[练习目标] 请逐字逐行照录下列全部数据中的文字，答案中略去图片。

□ □ □ □ □

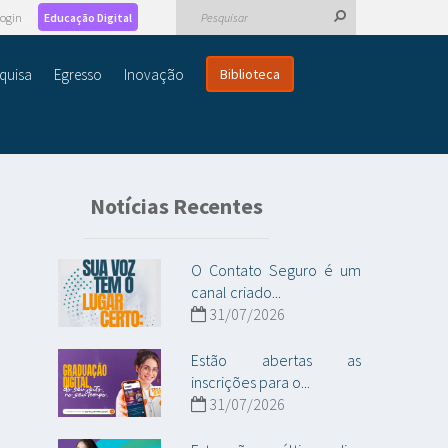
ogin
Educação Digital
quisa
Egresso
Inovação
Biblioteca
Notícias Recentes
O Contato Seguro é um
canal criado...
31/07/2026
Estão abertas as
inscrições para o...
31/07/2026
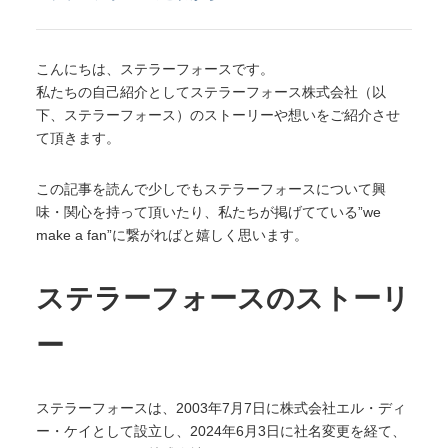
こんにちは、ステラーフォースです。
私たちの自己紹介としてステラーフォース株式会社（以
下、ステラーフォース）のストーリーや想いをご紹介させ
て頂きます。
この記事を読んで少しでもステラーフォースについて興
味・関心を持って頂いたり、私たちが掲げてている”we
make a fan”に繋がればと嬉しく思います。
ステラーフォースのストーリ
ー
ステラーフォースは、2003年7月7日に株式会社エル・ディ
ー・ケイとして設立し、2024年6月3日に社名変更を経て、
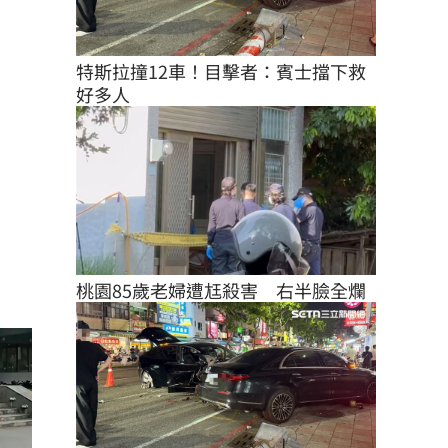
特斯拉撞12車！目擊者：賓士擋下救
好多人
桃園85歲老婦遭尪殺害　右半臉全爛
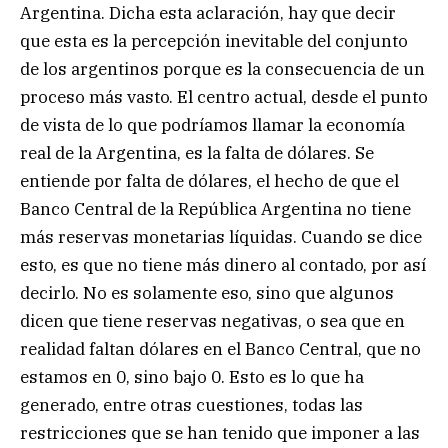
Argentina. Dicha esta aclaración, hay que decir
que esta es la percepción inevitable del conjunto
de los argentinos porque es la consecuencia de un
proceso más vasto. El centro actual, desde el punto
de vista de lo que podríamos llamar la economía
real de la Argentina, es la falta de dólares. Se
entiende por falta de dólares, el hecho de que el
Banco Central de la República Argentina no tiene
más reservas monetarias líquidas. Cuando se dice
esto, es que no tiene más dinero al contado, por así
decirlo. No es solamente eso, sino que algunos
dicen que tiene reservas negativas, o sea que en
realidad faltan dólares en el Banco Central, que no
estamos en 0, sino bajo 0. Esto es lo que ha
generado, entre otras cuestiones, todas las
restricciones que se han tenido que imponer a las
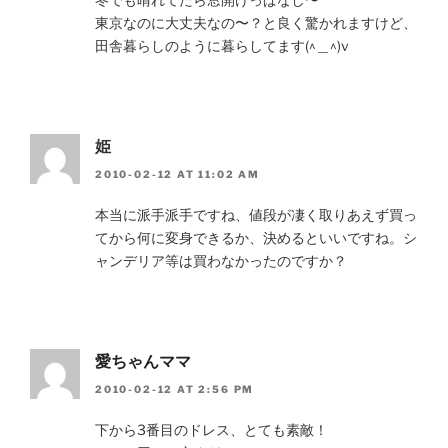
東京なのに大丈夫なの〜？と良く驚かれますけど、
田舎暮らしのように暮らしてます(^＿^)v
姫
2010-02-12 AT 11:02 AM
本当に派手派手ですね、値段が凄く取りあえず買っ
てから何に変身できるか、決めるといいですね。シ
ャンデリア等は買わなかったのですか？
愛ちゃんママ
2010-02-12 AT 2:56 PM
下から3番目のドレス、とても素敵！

□ □ □ □ □

[参考答案]
ogin
Educação Digital
quisa
Egresso
Inovação
Biblioteca
Notícias Recentes
O Contato Seguro é um
canal criado...
31/07/2026
Estão abertas as
inscrições para o...
31/07/2026
こんにちは、ステラーフォースです。
私たちの自己紹介としてステラーフォース株式会社（以
下、ステラーフォース）のストーリーや想いをご紹介させ
て頂きます。
この記事を読んで少しでもステラーフォースについて興
味・関心を持って頂いたり、私たちが掲げてている”we
make a fan”に繋がればと嬉しく思います。
ステラーフォースのストーリ
ー
ステラーフォースは、2003年7月7日に株式会社エル・ディ
ー・ケイとして設立し、2024年6月3日に社名変更を経て、
特斯拉撞12車！目擊者：賓士擋下救
好多人
桃園85歲老婦遭尪殺害　右半臉全爛
Argentina. Dicha esta aclaración, hay que decir
que esta es la percepción inevitable del conjunto
de los argentinos porque es la consecuencia de un
proceso más vasto. El centro actual, desde el punto
de vista de lo que podríamos llamar la economía
real de la Argentina, es la falta de dólares. Se
entiende por falta de dólares, el hecho de que el
Banco Central de la República Argentina no tiene
más reservas monetarias líquidas. Cuando se dice
esto, es que no tiene más dinero al contado, por así
decirlo. No es solamente eso, sino que algunos
dicen que tiene reservas negativas, o sea que en
realidad faltan dólares en el Banco Central, que no
estamos en 0, sino bajo 0. Esto es lo que ha
generado, entre otras cuestiones, todas las
restricciones que se han tenido que imponer a las
東京なのに大丈夫なの〜？と良く驚かれますけど、
田舎暮らしのように暮らしてます(^＿^)v
姫
2010-02-12 AT 11:02 AM
本当に派手派手ですね、値段が凄く取りあえず買っ
てから何に変身できるか、決めるといいですね。シ
ャンデリア等は買わなかったのですか？
愛ちゃんママ
2010-02-12 AT 2:56 PM
下から3番目のドレス、とても素敵！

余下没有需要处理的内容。